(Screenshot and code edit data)
****

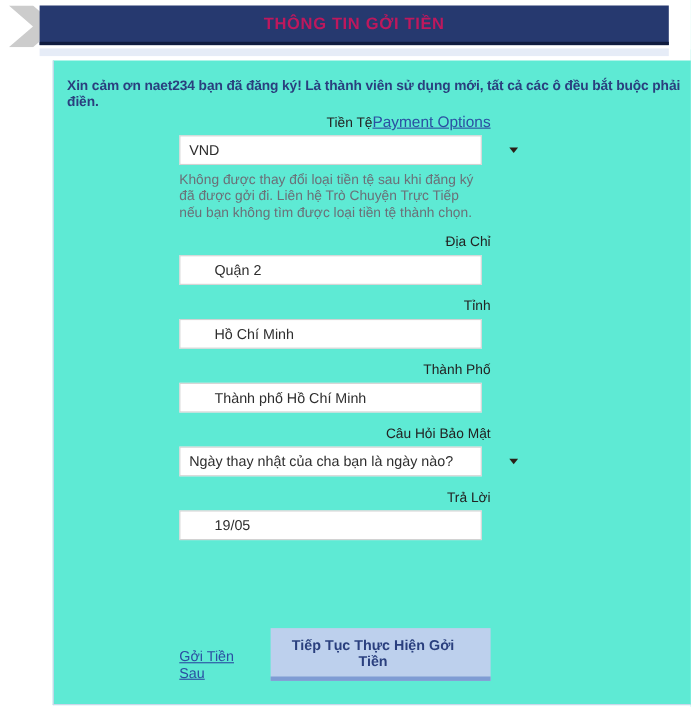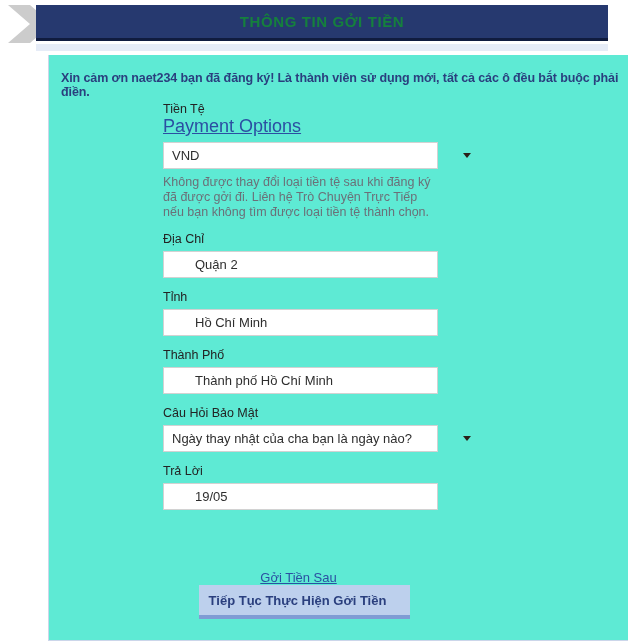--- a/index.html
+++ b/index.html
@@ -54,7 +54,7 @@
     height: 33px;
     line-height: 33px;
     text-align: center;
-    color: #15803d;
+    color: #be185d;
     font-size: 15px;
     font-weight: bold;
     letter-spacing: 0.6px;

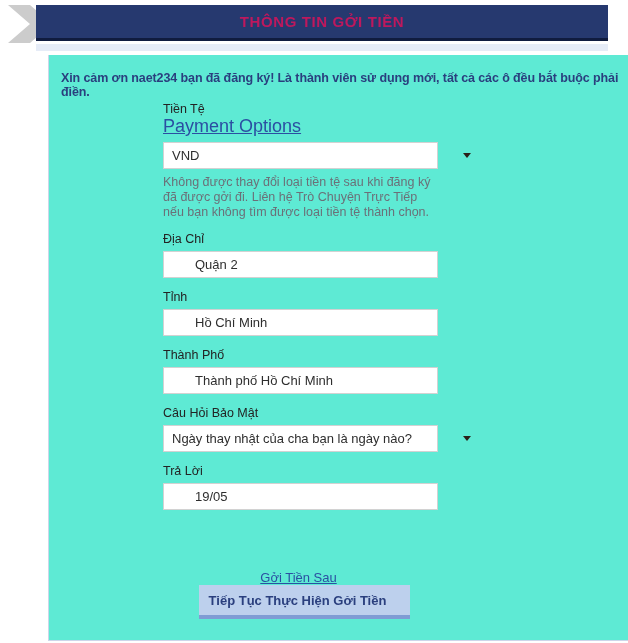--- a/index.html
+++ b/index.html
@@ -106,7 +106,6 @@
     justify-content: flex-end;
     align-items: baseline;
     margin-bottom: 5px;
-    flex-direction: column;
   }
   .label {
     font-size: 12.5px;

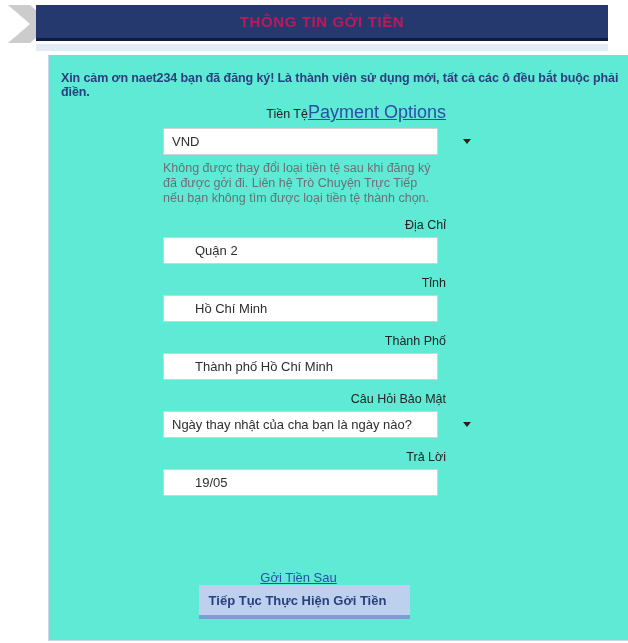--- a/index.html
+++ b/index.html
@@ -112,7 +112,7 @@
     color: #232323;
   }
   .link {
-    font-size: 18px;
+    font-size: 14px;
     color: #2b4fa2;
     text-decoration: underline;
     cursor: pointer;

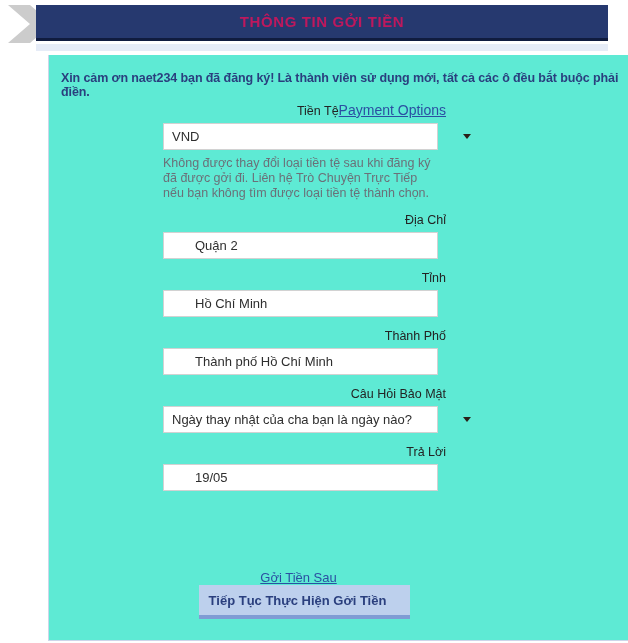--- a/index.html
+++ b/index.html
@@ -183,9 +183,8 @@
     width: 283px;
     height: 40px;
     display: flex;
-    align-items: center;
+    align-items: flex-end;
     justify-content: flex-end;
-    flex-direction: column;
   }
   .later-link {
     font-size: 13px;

****

Exercise brief: Exactly the lines from the one containing "cursor: pointer;" to the end of the records above, both end lines included, are to be printed, and no pictures with them.

Response for this exercise:
     cursor: pointer;

--- a/index.html
+++ b/index.html
@@ -183,9 +183,8 @@
     width: 283px;
     height: 40px;
     display: flex;
-    align-items: center;
+    align-items: flex-end;
     justify-content: flex-end;
-    flex-direction: column;
   }
   .later-link {
     font-size: 13px;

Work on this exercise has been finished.